_WORK ITEM_: Set down every line below, word for word.

==== GIVEN DATA ====

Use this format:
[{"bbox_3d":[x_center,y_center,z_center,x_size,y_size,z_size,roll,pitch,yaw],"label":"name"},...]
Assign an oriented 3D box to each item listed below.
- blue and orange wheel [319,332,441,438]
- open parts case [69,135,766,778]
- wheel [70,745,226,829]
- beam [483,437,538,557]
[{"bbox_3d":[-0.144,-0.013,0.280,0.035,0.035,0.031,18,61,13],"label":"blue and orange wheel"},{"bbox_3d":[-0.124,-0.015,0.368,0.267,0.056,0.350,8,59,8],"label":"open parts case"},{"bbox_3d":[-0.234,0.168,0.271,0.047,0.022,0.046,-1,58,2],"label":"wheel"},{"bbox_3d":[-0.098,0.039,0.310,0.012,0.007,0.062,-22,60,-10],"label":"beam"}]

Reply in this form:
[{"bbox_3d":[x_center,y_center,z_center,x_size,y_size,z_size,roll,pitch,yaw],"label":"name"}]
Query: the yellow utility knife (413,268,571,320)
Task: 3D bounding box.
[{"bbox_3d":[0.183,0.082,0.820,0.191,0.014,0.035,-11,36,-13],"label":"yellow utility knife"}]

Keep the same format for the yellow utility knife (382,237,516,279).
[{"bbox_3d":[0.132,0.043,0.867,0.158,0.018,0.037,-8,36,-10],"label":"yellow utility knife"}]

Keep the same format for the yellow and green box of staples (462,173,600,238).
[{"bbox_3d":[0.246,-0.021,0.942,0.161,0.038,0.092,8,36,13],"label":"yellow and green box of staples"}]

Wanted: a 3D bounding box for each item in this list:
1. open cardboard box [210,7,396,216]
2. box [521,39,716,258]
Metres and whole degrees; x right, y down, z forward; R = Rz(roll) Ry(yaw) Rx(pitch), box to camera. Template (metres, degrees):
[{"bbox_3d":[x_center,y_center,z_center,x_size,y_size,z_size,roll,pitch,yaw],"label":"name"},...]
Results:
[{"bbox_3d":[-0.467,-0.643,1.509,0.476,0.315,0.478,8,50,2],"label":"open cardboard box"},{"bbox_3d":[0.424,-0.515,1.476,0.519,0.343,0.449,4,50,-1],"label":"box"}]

====

_OUTPUT FOR THIS TASK_:
Use this format:
[{"bbox_3d":[x_center,y_center,z_center,x_size,y_size,z_size,roll,pitch,yaw],"label":"name"},...]
Assign an oriented 3D box to each item listed below.
- blue and orange wheel [319,332,441,438]
- open parts case [69,135,766,778]
- wheel [70,745,226,829]
- beam [483,437,538,557]
[{"bbox_3d":[-0.144,-0.013,0.280,0.035,0.035,0.031,18,61,13],"label":"blue and orange wheel"},{"bbox_3d":[-0.124,-0.015,0.368,0.267,0.056,0.350,8,59,8],"label":"open parts case"},{"bbox_3d":[-0.234,0.168,0.271,0.047,0.022,0.046,-1,58,2],"label":"wheel"},{"bbox_3d":[-0.098,0.039,0.310,0.012,0.007,0.062,-22,60,-10],"label":"beam"}]

Reply in this form:
[{"bbox_3d":[x_center,y_center,z_center,x_size,y_size,z_size,roll,pitch,yaw],"label":"name"}]
Query: the yellow utility knife (413,268,571,320)
Task: 3D bounding box.
[{"bbox_3d":[0.183,0.082,0.820,0.191,0.014,0.035,-11,36,-13],"label":"yellow utility knife"}]

Keep the same format for the yellow utility knife (382,237,516,279).
[{"bbox_3d":[0.132,0.043,0.867,0.158,0.018,0.037,-8,36,-10],"label":"yellow utility knife"}]

Keep the same format for the yellow and green box of staples (462,173,600,238).
[{"bbox_3d":[0.246,-0.021,0.942,0.161,0.038,0.092,8,36,13],"label":"yellow and green box of staples"}]

Wanted: a 3D bounding box for each item in this list:
1. open cardboard box [210,7,396,216]
2. box [521,39,716,258]
Metres and whole degrees; x right, y down, z forward; R = Rz(roll) Ry(yaw) Rx(pitch), box to camera. Template (metres, degrees):
[{"bbox_3d":[x_center,y_center,z_center,x_size,y_size,z_size,roll,pitch,yaw],"label":"name"},...]
Results:
[{"bbox_3d":[-0.467,-0.643,1.509,0.476,0.315,0.478,8,50,2],"label":"open cardboard box"},{"bbox_3d":[0.424,-0.515,1.476,0.519,0.343,0.449,4,50,-1],"label":"box"}]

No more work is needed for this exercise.